Por Camila Moreira e Rodrigo Viga Gaier
SÃO PAULO/RIO DE JANEIRO (Reuters) - A produção da indústria brasileira registrou em dezembro o oitavo aumento seguido mas ainda assim encerrou 2020 com a maior queda em quatro anos diante das consequências da pandemia de coronavírus, pressionada principalmente pelo setor de automóveis.
Apesar da sequência de ganhos, a indústria como um todo terminou 2020 com recuo na produção de 4,5%, segundo ano seguido de perdas após registrar contração de 1,1% em 2019, segundo os dados divulgados nesta terça-feira pelo Instituto Brasileiro de Geografia e Estatística (IBGE).
Foi a retração anual mais forte desde 2016, quando houve queda de 6,4%, e a indústria enfrenta agora incertezas relacionadas às medidas de estímulos e ao desemprego alto.
Em dezembro, a indústria teve alta de 0,9% na produção em comparação com novembro e acumulou em oito meses ganhos de 41,8%, o que elimina a perda de 27,1% registrada entre março e abril, ápice do isolamento social para contenção da Covid-19.
Com esses resultados, o setor industrial está 3,4% acima do patamar de fevereiro de 2020 e termina o quarto trimestre com ganho de 5,1% sobre os três meses anteriores, quando houve alta de 22,3%.
Na comparação com dezembro de 2019, a produção teve alta de 8,2%. Ambos os resultados ficaram acima das expectativas em pesquisa da Reuters com economistas de avanço de 0,2% na variação mensal e de 6,3% na base anual.
"A indústria vem positiva com perfil disseminado, mas tem espaço muito importante a recuperar.

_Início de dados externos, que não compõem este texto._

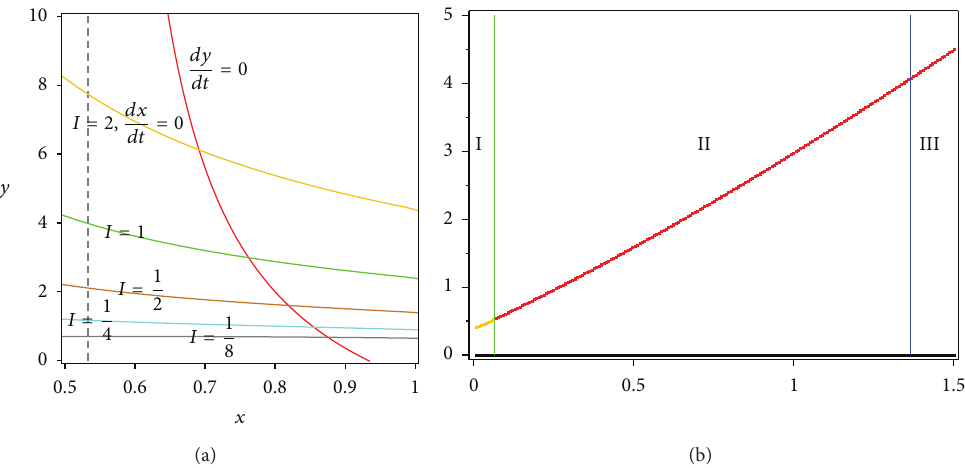
Figure 1: (a) The intersections between the vertical isocline and horizontal isocline with different nutrient concentrations 𝐼 , where the red solid line represents the horizontal isocline, the grey dashed line represents the asymptote of the horizontal isocline, and the other lines with different colors represent the vertical isocline that corresponds to different nutrient concentrations 𝐼 . (b) The stability of the positive equilibrium with the change in the nutrient concentration 𝐼 .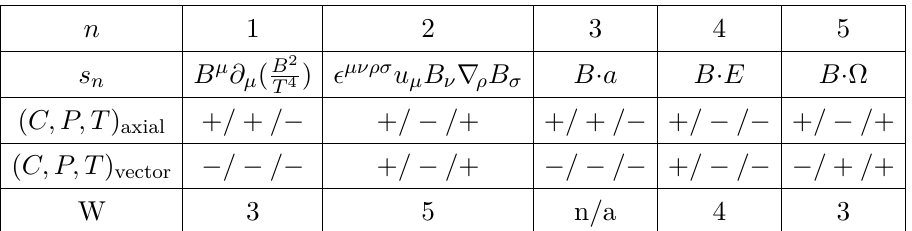
. An µ and the vorticity Ω µ = (cid:15) µνρσ u λ u ν ∂ ρ u σ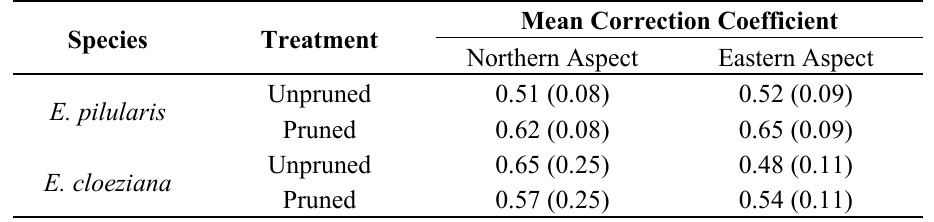
Table 2. Sap velocity correction coefficients by species and treatment. Values in parentheses refer to standard errors of mean. There were no significant differences ( P > 0.05) in coefficients within species either between treatments or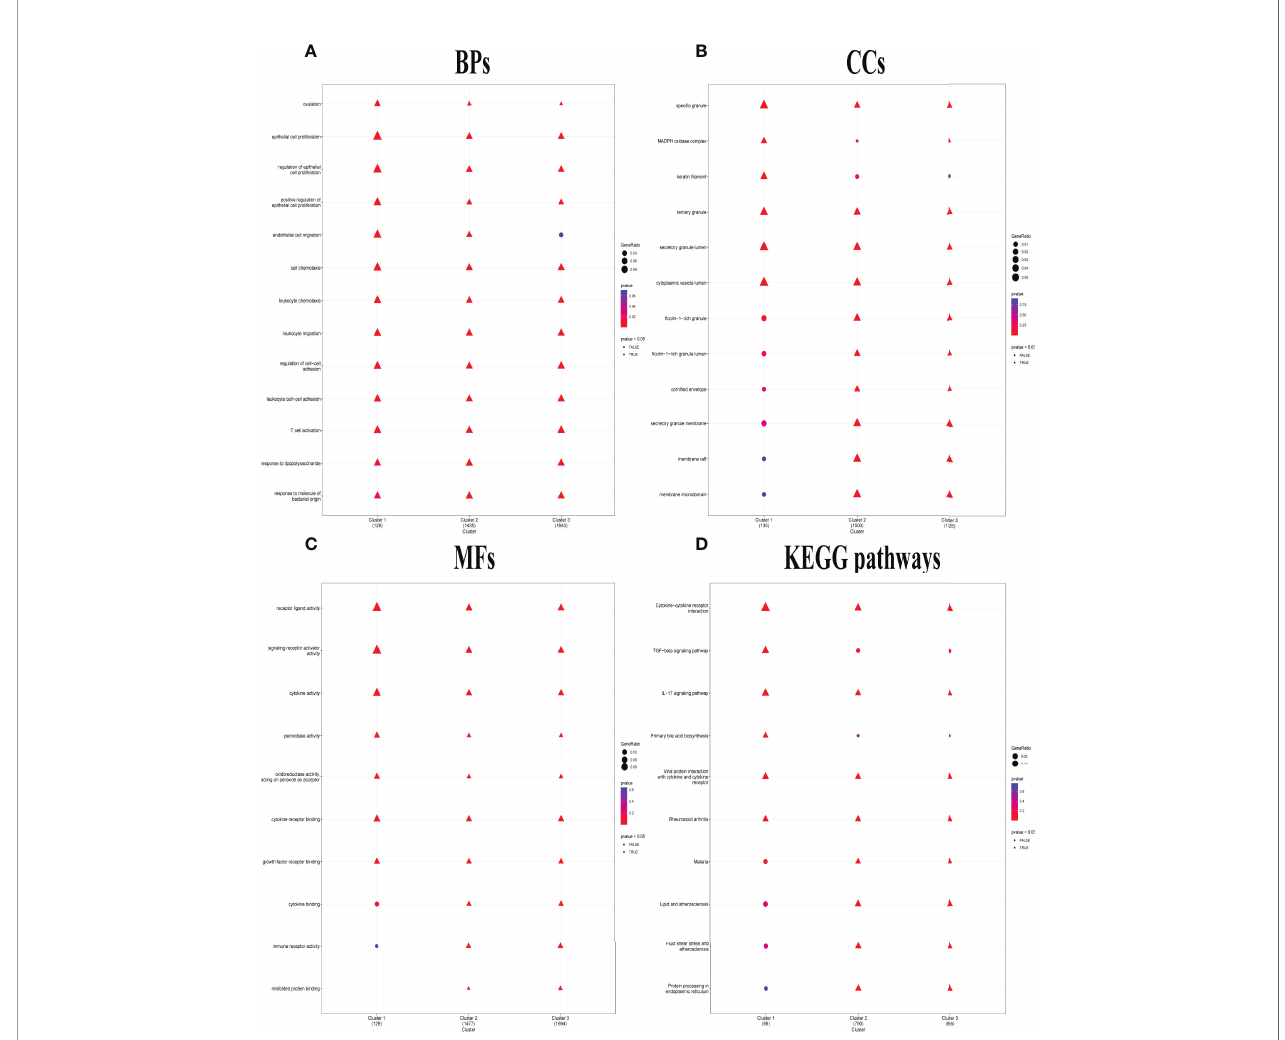
FIGURE 5 | Distinct biological functions identi fi ed among the three pyroptosis-related clusters. (A – C) Comparison of the GO-BPs (A) , GO-CCs (B) , and GO-MFs (C) enriched in the three clusters. GO, Gene Ontology; BP, biological processes; CC, cellular components; MF, molecular functions. (D) Kyoto Encyclopedia of Genes and Genomes (KEGG) pathways enriched in the three clusters. The terms with p -value <0.05 were shown as triangle points (TRUE), and others were displayed as round points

Isso não é só pandemia, é algo que vem há alguns anos", afirmou o gerente da pesquisa, André Macedo.
VEÍCULOS
Os dados do IBGE mostraram que em 2020 a maior pressão negativa foi exercida por veículos automotores, reboques e carrocerias, com contração de 28,1% contra o acumulado de 2019, pressionada principalmente, pelos itens automóveis, caminhão-trator para reboques e semirreboques, caminhões e autopeças.
Na comparação de 2020 com o ano anterior, todas as grandes categorias tiveram queda, com destaque para bens de consumo duráveis (-19,8%) e bens de capital (-9,8%).
"Ambas têm a dinâmica de produção muito associada à indústria de automotores. No caso da primeira, com influência dos automóveis, como os carros, e no caso da segunda, os equipamentos de transporte, como caminhões", explicou Macedo.
Em dezembro, três das quatro grandes categorias econômicas e 17 de 26 ramos pesquisados tiveram ganhos, o que para Macedo mostra regularidade de crescimento na produção industrial nos últimos meses.
A principal influência segue sendo a de veículos automotores, reboques e carrocerias, com ganho de 6,5% no mês e acumulando expansão de 1.308,1% na produção nos últimos oito meses. Na outra ponta, a produção de produtos alimentícios apresentou queda de 4,4% em dezembro sobre novembro.
Já entre as categorias econômicas, bens de capital e bens de consumo duráveis cresceram 2,4% no mês.
Depois das perdas vistas em março e abril, a indústria passou a se beneficiar de estoques muitos baixos aliados à mudança da demanda de serviços para bens.
Mas a recuperação da indústria, embora tenha encontrado base nas medidas de auxílio do governo e na flexibilização do isolamento, ainda depende da uma retomada do mercado de trabalho, que vem mostrando mais dificuldades. O fim do pagamento do auxílio emergencial em dezembro também preocupa.
"Os programa de transferência de renda, manutenção de emprego e crédito estão por trás dessa recuperação e alcançaram uma contigente importante da população e ajudaram no movimento (da indústria)", disse Macedo. "Agora há fatores que inibirão, como se o auxílio vai continuar ou não. O mercado de trabalho vai ser determinante para sustentar a indústria e a economia como um todo."
A mais recente pesquisa Focus do Banco Central mostra que os economistas esperam ganho de 5,02% da produção da indústria em 2021, com um aumento de 2,40% em 2022.
"Olhando para frente, a maior incerteza segue concentrada na retirada dos estímulos que têm contribuído positivamente para a indústria. Alguns indicadores já mostram que a manufatura pode perder algum fôlego nos próximos meses", disse em nota a economista da XP Lisandra Barbero, calculando crescimento de 3,5% da produção industrial em 2021.